Tuples are written as comma-separated sequences as values. They are often placed inside parentheses for clarity (to help indicate the start and end of the tuple values):
letters_tuple = ('a', 'b', 'c')
print(letters_tuple) # ('a', 'b', 'c')
# also a tuple (without parentheses)
numbers_tuple = 1, 2, 3
print(numbers_tuple) # (1, 2, 3)
# A tuple representing a person's name, age, and whether they are hungry
# Tuple values have _implied_ meanings, which should be explained in comments
hungry_person = ('Ada', 28, True)
# In English, tuples may be named based on the number of elements
triple = (1,2,3)
double = (4,5)
single = (6,) # extra comma indicates is a tuple, not just int `6`
empty = () # an empty expression is a tuple!

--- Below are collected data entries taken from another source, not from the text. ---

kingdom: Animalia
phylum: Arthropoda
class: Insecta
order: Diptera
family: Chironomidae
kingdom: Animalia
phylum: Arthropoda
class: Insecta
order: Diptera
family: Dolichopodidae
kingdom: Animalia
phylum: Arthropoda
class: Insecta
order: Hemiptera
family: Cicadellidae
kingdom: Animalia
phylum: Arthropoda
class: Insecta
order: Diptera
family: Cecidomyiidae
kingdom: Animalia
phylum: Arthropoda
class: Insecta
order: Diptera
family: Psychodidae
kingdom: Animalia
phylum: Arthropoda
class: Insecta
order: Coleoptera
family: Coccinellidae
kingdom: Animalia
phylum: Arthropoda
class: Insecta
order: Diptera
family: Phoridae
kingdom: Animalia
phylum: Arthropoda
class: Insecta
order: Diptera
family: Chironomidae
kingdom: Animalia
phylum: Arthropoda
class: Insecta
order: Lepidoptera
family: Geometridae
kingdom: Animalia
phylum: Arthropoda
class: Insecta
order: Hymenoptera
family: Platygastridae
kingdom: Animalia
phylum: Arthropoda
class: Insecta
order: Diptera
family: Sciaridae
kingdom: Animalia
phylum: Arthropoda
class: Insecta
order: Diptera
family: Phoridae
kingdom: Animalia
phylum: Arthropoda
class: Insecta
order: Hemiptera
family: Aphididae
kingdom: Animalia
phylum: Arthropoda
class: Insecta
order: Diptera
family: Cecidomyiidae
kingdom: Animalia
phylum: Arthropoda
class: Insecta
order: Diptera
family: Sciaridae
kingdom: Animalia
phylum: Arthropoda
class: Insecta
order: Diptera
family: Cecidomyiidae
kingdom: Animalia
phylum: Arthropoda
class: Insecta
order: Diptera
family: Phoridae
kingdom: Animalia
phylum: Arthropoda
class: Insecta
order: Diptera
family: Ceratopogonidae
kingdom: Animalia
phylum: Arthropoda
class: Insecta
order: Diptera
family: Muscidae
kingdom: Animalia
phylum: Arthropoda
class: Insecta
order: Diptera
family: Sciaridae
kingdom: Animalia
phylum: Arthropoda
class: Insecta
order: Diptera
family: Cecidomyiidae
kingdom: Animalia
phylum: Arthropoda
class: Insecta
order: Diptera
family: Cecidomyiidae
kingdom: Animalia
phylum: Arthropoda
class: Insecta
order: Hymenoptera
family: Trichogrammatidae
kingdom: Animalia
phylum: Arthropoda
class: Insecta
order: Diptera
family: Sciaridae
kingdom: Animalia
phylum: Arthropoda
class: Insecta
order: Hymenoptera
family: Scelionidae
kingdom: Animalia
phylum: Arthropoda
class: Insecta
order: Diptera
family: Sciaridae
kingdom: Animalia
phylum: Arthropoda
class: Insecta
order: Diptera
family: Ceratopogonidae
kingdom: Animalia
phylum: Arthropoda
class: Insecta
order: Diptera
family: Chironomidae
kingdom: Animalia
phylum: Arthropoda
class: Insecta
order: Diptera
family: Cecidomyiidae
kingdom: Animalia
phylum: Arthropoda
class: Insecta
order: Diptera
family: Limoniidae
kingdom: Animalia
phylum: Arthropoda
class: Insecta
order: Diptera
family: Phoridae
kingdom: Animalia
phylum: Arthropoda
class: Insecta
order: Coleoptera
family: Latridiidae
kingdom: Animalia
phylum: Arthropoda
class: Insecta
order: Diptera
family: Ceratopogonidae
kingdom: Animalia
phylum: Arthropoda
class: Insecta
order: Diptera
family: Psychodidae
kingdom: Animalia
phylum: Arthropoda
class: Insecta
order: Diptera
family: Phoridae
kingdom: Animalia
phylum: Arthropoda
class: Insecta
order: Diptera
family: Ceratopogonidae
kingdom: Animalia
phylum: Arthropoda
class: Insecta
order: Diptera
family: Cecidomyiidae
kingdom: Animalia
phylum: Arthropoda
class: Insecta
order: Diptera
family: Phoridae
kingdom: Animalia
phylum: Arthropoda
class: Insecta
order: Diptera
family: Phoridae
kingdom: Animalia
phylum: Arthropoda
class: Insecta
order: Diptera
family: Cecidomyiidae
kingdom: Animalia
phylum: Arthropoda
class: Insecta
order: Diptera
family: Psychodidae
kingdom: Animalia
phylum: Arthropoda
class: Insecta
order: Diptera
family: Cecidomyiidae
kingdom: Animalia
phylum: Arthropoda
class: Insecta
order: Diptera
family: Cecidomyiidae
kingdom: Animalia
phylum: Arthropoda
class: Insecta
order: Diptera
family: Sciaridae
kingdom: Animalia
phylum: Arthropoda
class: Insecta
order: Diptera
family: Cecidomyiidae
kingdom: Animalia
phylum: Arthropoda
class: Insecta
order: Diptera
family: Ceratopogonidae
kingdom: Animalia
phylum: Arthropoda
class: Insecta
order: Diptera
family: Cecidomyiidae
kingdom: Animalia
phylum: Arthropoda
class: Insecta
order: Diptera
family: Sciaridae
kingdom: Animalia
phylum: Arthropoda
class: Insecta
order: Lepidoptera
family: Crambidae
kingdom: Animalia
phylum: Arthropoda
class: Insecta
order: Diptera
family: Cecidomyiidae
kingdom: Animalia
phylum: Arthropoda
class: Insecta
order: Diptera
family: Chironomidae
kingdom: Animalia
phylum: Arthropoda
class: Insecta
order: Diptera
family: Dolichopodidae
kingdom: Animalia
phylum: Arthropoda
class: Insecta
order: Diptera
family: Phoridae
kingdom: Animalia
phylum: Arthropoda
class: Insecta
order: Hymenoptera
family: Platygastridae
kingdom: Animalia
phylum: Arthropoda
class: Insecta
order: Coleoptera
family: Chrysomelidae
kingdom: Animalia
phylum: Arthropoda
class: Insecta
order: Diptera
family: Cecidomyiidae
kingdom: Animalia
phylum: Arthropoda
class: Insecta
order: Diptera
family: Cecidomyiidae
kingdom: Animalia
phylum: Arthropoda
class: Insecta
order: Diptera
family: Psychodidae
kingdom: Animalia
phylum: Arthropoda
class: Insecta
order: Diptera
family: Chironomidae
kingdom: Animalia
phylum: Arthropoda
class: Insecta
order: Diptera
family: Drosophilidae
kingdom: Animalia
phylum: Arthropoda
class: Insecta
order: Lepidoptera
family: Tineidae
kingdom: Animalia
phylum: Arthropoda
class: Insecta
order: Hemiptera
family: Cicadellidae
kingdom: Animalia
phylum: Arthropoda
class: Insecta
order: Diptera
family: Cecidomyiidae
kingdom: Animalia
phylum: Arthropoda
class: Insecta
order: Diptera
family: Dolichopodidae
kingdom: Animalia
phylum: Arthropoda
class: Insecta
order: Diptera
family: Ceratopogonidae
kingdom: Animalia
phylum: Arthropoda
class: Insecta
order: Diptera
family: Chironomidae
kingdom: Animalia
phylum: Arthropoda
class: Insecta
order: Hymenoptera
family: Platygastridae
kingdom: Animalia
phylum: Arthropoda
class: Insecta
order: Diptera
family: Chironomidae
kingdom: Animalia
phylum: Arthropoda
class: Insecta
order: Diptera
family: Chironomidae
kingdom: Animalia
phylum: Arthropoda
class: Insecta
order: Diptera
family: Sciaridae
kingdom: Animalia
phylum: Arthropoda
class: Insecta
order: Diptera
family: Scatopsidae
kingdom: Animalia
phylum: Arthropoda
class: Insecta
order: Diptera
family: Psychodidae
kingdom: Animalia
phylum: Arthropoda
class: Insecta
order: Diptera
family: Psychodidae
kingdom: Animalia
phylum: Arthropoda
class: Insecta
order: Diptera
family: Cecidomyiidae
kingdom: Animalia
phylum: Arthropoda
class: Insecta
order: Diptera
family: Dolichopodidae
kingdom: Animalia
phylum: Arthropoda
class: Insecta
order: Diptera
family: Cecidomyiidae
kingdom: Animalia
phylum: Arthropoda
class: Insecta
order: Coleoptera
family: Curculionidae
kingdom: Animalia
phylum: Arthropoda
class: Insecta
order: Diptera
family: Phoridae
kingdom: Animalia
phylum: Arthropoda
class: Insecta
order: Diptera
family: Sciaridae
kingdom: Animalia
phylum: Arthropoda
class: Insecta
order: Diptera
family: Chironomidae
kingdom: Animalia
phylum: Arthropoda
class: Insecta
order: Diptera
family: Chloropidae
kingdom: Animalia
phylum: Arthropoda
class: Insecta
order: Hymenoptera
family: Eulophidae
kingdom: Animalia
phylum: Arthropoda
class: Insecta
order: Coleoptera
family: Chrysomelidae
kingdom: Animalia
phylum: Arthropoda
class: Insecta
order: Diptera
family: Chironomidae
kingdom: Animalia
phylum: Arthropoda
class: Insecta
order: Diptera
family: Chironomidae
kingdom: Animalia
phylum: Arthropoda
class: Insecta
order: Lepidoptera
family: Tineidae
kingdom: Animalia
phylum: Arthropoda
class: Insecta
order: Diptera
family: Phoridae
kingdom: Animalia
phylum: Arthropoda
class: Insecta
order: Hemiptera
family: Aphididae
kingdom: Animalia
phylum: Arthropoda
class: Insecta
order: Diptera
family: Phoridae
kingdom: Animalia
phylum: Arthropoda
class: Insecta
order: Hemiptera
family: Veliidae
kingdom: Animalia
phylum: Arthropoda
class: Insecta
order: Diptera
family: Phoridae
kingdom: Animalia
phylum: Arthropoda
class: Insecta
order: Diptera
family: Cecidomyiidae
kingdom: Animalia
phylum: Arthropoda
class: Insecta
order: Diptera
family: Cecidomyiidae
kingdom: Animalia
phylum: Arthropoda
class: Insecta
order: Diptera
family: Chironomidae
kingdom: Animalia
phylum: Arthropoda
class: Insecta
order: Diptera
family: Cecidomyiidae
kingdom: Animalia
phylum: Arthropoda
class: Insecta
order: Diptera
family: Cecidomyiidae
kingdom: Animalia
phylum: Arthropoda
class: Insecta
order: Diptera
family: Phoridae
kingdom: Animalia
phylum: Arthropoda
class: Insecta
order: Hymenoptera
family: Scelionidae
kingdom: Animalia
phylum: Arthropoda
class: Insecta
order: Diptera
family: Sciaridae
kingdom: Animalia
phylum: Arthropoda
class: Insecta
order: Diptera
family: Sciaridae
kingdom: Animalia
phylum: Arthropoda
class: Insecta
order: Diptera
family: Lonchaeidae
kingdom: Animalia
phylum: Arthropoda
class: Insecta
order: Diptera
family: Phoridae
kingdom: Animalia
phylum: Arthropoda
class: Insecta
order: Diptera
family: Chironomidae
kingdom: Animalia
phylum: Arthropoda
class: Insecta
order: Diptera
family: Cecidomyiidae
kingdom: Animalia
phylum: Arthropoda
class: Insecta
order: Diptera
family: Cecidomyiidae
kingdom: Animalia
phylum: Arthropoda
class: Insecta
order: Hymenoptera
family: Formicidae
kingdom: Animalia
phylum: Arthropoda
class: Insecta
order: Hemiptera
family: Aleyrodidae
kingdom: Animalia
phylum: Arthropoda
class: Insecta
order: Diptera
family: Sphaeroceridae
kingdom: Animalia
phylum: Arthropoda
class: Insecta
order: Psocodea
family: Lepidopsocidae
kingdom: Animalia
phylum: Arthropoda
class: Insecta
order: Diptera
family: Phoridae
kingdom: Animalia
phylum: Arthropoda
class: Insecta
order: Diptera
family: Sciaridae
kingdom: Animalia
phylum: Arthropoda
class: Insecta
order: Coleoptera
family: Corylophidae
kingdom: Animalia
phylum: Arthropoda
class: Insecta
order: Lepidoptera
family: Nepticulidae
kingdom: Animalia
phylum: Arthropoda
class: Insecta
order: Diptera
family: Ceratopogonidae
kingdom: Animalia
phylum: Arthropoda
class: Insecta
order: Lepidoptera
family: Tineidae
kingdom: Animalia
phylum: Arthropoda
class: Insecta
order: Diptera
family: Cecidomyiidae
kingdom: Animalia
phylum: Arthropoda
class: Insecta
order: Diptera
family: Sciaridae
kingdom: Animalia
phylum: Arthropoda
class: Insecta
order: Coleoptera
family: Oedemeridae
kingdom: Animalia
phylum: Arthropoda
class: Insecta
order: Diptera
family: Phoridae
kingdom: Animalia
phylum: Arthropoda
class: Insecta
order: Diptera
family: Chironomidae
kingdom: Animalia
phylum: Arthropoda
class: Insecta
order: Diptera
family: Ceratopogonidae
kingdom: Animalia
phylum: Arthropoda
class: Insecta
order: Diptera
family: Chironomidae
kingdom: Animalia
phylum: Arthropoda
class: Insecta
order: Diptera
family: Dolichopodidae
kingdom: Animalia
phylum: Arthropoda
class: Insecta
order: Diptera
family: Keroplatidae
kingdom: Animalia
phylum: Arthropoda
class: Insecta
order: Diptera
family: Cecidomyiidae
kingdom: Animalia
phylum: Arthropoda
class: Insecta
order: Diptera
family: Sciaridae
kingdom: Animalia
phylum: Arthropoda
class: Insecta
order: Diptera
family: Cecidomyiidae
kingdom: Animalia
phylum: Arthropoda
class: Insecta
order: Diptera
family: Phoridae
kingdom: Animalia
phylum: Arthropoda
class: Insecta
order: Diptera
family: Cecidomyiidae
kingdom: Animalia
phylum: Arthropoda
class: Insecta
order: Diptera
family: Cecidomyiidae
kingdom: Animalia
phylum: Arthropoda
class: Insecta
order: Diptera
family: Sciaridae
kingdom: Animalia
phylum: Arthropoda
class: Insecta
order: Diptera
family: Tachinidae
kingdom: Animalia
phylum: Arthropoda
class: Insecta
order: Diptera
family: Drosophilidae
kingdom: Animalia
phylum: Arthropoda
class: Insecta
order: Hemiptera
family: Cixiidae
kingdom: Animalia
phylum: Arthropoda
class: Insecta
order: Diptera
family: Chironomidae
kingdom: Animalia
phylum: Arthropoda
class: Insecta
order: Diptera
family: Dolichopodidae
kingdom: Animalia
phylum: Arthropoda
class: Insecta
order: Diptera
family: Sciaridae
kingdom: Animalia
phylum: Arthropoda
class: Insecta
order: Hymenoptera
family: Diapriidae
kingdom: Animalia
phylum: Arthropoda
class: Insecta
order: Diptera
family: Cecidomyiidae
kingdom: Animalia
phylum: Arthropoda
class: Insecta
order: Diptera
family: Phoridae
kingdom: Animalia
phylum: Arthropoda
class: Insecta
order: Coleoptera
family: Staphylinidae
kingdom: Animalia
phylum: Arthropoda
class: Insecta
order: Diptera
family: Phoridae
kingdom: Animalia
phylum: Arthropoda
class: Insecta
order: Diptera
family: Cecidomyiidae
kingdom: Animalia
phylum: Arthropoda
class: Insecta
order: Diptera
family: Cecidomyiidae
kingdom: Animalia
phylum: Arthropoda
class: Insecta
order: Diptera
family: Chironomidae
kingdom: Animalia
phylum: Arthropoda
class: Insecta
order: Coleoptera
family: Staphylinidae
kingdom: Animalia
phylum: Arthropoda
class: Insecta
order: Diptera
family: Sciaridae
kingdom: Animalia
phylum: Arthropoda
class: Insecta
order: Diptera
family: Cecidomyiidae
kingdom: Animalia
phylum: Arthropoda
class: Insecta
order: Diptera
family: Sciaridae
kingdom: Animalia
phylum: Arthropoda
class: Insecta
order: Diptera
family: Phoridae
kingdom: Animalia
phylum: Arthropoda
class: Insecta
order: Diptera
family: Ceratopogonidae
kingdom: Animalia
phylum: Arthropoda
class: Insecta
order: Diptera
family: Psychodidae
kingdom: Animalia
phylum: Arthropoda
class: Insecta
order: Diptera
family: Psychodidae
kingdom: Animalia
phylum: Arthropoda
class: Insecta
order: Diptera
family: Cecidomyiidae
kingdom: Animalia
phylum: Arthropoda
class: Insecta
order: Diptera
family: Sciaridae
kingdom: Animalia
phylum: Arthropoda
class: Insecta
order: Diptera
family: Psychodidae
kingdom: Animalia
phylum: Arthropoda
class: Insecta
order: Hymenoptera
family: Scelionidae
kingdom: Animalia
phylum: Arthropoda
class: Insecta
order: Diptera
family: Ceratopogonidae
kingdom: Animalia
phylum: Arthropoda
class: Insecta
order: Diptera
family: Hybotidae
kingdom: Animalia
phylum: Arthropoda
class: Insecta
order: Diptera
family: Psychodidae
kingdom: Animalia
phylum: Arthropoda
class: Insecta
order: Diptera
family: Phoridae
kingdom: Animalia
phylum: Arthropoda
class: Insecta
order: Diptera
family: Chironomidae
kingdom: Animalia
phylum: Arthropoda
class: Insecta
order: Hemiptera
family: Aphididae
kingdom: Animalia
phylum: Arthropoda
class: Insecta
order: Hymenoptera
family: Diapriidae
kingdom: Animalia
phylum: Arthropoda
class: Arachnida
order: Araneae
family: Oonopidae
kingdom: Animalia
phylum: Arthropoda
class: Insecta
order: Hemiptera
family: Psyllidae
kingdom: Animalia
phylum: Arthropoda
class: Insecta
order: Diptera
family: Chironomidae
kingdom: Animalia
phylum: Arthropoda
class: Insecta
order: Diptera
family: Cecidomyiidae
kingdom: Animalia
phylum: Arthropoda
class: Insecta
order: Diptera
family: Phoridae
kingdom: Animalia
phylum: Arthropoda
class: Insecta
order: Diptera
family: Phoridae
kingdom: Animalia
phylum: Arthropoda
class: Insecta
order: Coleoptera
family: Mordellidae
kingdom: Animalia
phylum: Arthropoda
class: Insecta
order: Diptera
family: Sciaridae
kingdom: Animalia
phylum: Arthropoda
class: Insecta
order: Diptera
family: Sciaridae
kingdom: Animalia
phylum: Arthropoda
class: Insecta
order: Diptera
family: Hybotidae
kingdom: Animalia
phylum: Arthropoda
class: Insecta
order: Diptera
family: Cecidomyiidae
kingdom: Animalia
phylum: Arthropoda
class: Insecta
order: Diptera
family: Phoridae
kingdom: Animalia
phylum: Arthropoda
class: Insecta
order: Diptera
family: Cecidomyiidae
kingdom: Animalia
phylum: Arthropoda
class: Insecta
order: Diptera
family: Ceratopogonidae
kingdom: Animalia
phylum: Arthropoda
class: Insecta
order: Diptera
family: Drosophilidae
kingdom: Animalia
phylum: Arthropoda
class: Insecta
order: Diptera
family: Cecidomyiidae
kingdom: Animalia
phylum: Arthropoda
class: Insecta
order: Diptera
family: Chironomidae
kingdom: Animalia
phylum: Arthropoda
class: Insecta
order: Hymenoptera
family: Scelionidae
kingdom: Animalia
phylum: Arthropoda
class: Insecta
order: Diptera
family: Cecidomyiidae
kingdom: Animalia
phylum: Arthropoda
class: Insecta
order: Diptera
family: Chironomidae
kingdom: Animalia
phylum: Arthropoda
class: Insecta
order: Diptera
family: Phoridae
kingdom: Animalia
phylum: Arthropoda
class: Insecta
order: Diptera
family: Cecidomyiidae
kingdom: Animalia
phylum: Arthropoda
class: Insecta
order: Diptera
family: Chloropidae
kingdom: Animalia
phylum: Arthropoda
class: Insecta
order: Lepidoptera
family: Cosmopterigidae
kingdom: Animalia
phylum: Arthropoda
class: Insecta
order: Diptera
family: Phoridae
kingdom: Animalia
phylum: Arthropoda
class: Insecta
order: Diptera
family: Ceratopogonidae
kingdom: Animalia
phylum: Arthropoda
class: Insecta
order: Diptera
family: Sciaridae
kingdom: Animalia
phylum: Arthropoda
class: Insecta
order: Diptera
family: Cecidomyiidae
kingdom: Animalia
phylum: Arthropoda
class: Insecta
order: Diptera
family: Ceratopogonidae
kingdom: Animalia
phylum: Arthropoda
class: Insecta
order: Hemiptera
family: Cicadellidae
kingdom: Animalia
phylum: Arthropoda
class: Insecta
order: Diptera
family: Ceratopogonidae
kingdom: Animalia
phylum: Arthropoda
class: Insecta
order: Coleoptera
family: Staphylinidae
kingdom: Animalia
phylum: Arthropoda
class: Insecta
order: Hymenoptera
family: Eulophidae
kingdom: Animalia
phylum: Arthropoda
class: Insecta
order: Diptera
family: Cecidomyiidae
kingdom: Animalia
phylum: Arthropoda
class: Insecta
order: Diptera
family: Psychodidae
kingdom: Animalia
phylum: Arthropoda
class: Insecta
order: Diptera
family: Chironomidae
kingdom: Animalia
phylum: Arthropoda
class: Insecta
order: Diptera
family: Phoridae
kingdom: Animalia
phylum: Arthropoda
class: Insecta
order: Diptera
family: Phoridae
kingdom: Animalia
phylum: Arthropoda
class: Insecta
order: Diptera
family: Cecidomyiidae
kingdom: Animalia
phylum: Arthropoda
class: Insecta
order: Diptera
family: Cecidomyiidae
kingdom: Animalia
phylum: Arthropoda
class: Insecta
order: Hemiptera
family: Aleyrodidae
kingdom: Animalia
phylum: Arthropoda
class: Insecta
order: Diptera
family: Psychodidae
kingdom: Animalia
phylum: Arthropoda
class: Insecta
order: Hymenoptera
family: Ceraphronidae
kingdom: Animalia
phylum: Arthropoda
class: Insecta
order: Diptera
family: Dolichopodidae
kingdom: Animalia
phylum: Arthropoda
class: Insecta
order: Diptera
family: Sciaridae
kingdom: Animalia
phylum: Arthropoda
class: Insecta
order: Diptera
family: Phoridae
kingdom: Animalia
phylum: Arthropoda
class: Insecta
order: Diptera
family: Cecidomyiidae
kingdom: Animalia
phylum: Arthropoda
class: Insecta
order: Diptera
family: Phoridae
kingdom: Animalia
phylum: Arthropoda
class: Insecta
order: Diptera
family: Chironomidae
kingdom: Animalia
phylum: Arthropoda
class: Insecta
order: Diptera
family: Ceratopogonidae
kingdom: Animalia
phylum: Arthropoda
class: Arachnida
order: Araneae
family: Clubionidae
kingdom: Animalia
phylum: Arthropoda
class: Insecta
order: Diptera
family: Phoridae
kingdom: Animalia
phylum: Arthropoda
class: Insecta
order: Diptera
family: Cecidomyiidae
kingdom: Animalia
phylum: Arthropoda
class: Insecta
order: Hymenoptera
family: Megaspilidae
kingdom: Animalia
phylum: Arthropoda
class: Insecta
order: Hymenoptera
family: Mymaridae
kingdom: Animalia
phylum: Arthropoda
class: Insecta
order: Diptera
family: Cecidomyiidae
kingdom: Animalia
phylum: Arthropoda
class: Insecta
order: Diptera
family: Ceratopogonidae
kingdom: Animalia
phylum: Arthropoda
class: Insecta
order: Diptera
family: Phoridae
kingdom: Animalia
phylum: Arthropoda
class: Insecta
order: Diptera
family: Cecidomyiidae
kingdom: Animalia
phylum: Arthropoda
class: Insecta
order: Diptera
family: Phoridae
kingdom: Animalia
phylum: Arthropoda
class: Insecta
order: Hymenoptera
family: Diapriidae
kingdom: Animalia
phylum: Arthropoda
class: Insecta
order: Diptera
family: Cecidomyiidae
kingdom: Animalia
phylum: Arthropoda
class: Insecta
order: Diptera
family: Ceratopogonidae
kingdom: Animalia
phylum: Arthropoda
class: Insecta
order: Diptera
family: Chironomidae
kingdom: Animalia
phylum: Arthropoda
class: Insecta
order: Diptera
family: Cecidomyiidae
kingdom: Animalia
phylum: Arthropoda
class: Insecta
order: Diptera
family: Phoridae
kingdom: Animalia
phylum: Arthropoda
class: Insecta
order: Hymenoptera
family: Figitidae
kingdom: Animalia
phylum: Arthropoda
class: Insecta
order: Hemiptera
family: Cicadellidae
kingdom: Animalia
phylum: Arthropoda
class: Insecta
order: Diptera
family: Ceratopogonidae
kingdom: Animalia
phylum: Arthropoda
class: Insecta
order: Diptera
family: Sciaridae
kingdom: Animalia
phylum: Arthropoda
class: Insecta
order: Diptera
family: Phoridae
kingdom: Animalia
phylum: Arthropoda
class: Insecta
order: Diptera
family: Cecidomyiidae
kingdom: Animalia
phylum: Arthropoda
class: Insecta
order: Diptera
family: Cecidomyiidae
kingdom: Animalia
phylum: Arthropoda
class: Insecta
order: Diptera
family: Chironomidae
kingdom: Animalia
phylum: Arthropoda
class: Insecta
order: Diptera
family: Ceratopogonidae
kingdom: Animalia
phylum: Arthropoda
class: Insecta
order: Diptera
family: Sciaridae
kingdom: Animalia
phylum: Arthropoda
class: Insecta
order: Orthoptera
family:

type(()) # <class 'tuple'> (type of empty expression)
- It’s important to note that while we often write tuples in parentheses (and they are printed in parentheses), it is the commas that makes a sequence of literals into a tuple. The parentheses act just like like they do in mathematical expressions—they are only necessary to clarify ambiguity in the order-of-operations. You will find that some “idiomatic” expressions using tuples forgo the parentheses, making the syntax look more magical than it is!
Elements in tuples can be accessed by index using bracket notation, just like the elements in lists. However, tuples cannot be modified, so you cannot assign a new value to an index in a tuple:
letter_triple = ('a','b','c')
print(letter_triple[0]) # 'a'
print(letter_triple[1:3]) # ('b','c'), a tuple
letter_triple[0] = 'z' # TypeError!
Tuples can be compared using relational operators just like lists, and have the “member-wise” comparison behavior described above. This makes it easy to order the immutable tuples just like you would order numbers or strings.
Finally, tuples provide one additional useful feature. The Python interpreter uses tuples to perform multiple assignments, where you assign multiple values to multiple variables in a single statement. We have already been able to assign multiple, comma-separated values to a single tuple variable (a process called packing). But Python also supports having a single sequential value (e.g., a tuple) be assigned to multiple, comma-separate variables (a process called unpacking)!
triple = 1, 2, 3 # assign multiple values to single variable (packing)
print(triple) # (1, 2, 3)
x, y, z = (1,2,3) # assign single tuple value to multiple variables (unpacking)
print(x) # 1
print(y) # 2
print(z) # 3
# the VALUE in this statement is evaluated as a tuple, and then is assigned to
# multiple variables!
a, b, c = x, y, z # a=x; b=y; c=z
# the same process can be used to swap values!
a, b = b, a
This is mostly a useful shortcut (syntactical sugar), but is also used by some idiomatic Python constructions.